» Task prompt
Your answer must be the exact lines of the listing below that run from the line with "middle tip: (314, 129)" to the line with "middle pip: (217, 214)", ends included, and no pictures.

___ Material shown ___

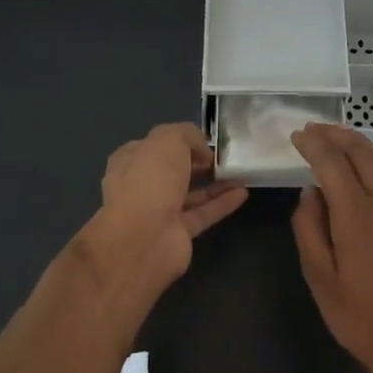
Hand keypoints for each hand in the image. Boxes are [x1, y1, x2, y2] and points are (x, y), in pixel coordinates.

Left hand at [89, 122, 247, 291]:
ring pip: (190, 193)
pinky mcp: (178, 233)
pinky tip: (242, 192)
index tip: (204, 141)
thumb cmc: (150, 180)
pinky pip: (203, 214)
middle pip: (173, 171)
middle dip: (197, 163)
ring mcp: (159, 212)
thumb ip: (187, 135)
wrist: (144, 238)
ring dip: (214, 183)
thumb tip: (202, 151)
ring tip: (239, 173)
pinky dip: (222, 203)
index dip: (178, 141)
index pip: (153, 146)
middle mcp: (141, 186)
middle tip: (223, 157)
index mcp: (130, 161)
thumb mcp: (169, 140)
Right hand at [289, 124, 372, 372]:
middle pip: (360, 153)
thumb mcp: (319, 276)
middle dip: (335, 135)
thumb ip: (309, 228)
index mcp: (354, 215)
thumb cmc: (358, 313)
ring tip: (341, 136)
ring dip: (361, 142)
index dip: (312, 145)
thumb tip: (310, 192)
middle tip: (314, 129)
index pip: (330, 163)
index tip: (296, 136)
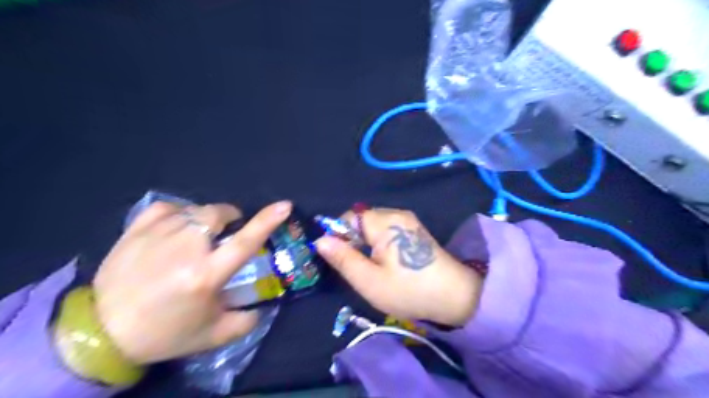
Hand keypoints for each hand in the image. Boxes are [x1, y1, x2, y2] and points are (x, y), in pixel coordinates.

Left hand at [92, 201, 291, 364]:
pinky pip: (166, 208)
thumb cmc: (164, 333)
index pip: (245, 241)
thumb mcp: (213, 335)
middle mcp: (185, 249)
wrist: (102, 333)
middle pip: (217, 214)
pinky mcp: (136, 231)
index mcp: (206, 275)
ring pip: (194, 210)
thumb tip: (263, 306)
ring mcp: (158, 235)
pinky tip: (176, 226)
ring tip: (199, 235)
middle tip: (226, 232)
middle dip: (229, 217)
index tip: (284, 205)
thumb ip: (246, 321)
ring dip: (205, 219)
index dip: (267, 221)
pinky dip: (178, 213)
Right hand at [316, 208, 482, 326]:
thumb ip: (343, 259)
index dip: (339, 236)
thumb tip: (319, 240)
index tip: (341, 260)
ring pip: (373, 225)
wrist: (455, 296)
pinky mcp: (414, 229)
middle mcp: (396, 213)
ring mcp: (408, 220)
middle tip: (358, 267)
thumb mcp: (369, 281)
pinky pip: (387, 229)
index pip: (349, 217)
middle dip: (353, 240)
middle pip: (361, 220)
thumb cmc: (409, 290)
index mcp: (385, 222)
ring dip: (366, 242)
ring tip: (373, 267)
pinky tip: (388, 262)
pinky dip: (379, 242)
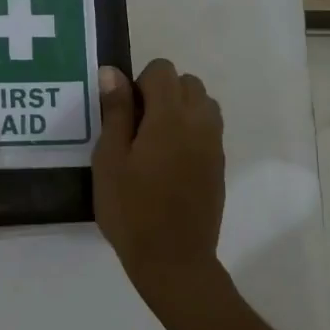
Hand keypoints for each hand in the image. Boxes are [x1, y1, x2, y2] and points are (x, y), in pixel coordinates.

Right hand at [92, 59, 226, 304]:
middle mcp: (199, 122)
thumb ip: (115, 111)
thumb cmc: (131, 209)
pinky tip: (169, 161)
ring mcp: (214, 144)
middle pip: (187, 82)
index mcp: (170, 117)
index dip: (140, 82)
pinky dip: (191, 129)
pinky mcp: (219, 164)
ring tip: (155, 141)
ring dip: (180, 108)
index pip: (163, 70)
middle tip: (137, 126)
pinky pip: (209, 128)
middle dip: (162, 92)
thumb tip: (113, 72)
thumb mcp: (110, 159)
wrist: (173, 259)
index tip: (124, 113)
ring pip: (203, 103)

___

» Result of the task
middle tip: (314, 129)
index pip: (330, 163)
index tip: (296, 136)
Hand keypoints for each hand in the image. Boxes are [x1, y1, x2, y2] and points are (x, y), in pixel coordinates.

Left hand at [92, 201, 291, 364]:
pinky pip: (166, 208)
thumb cmc: (164, 333)
index pip: (245, 241)
thumb mcp: (213, 335)
middle mcp: (185, 249)
wrist: (102, 333)
middle pip: (217, 214)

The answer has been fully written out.